En cause, des liquides ou sprays intégrés dans des cigarettes électroniques jetables ou rechargeables, présentés sous des appellations variées et attractives. Ces produits contiennent des cannabinoïdes de synthèse, des molécules artificielles développées pour imiter les effets du cannabis tout en échappant aux cadres réglementaires classiques. Leur puissance peut être très supérieure au cannabis naturel, avec des effets difficiles à anticiper.
Leur circulation s’appuie largement sur les réseaux sociaux et des circuits de revente informels. Le conditionnement discret, les arômes ajoutés et les prix bas contribuent à une perception erronée de moindre dangerosité chez les jeunes publics.
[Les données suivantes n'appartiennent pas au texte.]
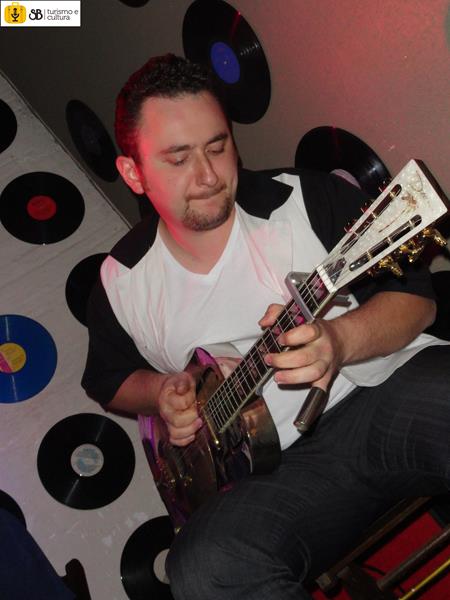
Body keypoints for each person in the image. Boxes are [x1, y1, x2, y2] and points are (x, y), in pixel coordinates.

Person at [81, 54, 450, 599]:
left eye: (217, 147)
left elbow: (417, 302)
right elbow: (108, 381)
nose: (208, 176)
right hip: (273, 481)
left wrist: (339, 341)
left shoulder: (302, 195)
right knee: (201, 568)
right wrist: (161, 392)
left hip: (381, 397)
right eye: (179, 158)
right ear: (134, 173)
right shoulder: (121, 282)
Les professionnels de santé rapportent des cas d’intoxications aiguës chez des mineurs, y compris chez des adolescents n’ayant pas d’antécédents de consommation. Les symptômes décrits incluent hallucinations, confusion, crises d’angoisse, pertes de connaissance, nausées, vomissements et troubles cardiovasculaires. Certaines situations ont nécessité une prise en charge en urgence.
Face à cette évolution, des actions de prévention sont renforcées dans les établissements scolaires, avec des campagnes d’information, des interventions spécialisées et une mobilisation des équipes éducatives et médico-sociales. Les familles sont invitées à rester attentives aux changements de comportement, à maintenir un dialogue ouvert avec les adolescents et à solliciter rapidement une aide médicale en cas de malaise.
Des dispositifs d’accompagnement dédiés aux jeunes consommateurs existent, avec des consultations gratuites et confidentielles pour évaluer les usages et orienter vers une prise en charge adaptée.